_Job item_.
Among the lines below, copy each one in which "becerros" appears.

-- Recorded information follows --

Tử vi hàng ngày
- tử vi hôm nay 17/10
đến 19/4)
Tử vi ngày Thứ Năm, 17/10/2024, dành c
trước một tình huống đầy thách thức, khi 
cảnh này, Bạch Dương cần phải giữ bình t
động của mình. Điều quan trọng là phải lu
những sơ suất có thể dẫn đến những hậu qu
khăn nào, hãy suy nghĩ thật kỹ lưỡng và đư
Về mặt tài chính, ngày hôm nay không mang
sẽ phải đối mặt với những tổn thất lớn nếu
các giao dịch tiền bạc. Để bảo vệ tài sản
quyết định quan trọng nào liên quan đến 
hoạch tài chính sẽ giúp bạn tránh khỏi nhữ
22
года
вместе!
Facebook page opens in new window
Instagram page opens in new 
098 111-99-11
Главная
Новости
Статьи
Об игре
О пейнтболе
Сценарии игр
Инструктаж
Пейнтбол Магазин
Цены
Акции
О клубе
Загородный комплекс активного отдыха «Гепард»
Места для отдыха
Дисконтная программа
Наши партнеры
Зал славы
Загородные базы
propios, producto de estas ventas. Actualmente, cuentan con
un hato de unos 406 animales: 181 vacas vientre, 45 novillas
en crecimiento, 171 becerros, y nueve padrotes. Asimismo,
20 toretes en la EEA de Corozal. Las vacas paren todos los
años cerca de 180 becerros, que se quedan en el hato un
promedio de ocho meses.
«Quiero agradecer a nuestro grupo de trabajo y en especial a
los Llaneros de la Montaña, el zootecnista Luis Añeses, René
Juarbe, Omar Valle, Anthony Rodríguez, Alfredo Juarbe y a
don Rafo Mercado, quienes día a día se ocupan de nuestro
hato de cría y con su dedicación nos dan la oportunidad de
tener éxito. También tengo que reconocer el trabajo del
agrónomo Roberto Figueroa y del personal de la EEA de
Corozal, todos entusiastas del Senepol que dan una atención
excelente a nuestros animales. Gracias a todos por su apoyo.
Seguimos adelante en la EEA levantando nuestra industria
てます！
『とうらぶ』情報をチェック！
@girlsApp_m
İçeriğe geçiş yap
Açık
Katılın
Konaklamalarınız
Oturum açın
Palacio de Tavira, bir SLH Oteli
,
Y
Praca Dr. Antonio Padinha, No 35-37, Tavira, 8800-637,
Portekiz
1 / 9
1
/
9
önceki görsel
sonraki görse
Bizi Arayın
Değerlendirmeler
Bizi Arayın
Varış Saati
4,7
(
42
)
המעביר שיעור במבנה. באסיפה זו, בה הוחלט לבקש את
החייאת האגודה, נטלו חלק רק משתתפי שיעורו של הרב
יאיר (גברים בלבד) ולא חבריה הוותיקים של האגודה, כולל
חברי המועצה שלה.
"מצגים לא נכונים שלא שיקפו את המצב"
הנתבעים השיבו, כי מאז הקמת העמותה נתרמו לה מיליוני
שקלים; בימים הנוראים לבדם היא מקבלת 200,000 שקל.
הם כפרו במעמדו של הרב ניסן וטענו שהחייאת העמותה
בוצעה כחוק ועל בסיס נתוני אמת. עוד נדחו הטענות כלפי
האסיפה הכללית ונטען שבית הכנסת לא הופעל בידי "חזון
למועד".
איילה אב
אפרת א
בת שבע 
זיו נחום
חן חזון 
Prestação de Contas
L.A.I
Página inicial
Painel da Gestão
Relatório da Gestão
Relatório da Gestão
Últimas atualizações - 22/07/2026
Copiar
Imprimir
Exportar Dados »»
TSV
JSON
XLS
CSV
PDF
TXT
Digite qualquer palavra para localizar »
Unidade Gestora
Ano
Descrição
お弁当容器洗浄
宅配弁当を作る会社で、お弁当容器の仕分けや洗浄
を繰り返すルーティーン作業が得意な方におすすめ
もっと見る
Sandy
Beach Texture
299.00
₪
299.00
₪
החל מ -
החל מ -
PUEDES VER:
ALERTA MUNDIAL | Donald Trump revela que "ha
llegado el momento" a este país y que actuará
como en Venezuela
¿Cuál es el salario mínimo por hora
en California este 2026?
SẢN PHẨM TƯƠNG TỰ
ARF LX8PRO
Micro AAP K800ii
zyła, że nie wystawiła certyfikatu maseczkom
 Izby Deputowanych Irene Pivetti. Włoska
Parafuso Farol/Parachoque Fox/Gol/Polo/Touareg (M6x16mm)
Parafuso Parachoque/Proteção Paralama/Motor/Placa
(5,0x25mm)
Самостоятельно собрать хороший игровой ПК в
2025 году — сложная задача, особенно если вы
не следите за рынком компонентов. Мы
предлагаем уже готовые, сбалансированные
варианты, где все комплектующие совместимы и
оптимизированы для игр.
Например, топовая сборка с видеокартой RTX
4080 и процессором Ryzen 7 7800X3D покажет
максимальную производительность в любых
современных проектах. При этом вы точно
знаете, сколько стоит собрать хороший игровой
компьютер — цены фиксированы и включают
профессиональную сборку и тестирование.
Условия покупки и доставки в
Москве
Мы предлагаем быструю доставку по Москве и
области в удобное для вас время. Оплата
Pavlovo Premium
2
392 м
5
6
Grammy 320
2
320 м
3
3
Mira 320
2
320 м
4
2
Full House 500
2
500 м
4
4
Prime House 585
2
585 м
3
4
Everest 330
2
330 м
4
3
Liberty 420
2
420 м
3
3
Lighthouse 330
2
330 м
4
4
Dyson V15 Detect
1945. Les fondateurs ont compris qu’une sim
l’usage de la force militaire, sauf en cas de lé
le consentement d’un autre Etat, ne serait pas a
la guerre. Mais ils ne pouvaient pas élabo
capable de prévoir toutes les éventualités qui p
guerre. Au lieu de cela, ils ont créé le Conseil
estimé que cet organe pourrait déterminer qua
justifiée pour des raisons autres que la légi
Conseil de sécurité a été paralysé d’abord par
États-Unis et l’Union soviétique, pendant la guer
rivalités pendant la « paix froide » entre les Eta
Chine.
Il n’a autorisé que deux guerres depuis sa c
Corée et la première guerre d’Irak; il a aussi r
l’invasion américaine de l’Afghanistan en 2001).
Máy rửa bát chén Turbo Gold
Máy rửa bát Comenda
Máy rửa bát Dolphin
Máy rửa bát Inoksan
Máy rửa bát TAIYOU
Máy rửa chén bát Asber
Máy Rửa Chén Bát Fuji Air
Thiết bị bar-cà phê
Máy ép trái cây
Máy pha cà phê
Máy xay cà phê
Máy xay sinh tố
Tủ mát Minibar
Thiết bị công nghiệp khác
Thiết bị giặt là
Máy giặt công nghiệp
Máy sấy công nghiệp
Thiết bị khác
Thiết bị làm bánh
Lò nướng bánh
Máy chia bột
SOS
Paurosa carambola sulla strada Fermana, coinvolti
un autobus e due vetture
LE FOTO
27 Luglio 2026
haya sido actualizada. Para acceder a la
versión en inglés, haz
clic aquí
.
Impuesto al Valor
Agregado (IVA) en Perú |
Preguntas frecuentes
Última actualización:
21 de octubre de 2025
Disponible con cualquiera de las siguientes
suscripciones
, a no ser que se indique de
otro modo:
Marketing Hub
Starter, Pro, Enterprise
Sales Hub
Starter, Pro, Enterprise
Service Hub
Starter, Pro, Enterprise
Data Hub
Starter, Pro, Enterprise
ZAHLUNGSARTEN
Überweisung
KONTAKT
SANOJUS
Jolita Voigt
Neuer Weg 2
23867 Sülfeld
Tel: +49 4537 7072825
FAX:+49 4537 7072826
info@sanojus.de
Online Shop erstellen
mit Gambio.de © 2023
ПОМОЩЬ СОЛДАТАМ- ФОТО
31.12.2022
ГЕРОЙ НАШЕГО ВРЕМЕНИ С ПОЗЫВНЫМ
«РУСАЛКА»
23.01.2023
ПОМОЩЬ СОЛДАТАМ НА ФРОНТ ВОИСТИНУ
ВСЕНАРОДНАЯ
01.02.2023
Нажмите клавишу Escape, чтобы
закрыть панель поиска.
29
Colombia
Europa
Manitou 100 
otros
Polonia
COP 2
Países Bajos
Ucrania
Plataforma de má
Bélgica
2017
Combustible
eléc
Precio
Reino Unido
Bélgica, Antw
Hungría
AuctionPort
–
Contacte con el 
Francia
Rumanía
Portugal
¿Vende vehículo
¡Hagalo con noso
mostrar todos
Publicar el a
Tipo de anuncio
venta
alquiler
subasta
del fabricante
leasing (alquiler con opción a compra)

-- Recorded information concluded --

_Response box_.
en crecimiento, 171 becerros, y nueve padrotes. Asimismo,
años cerca de 180 becerros, que se quedan en el hato un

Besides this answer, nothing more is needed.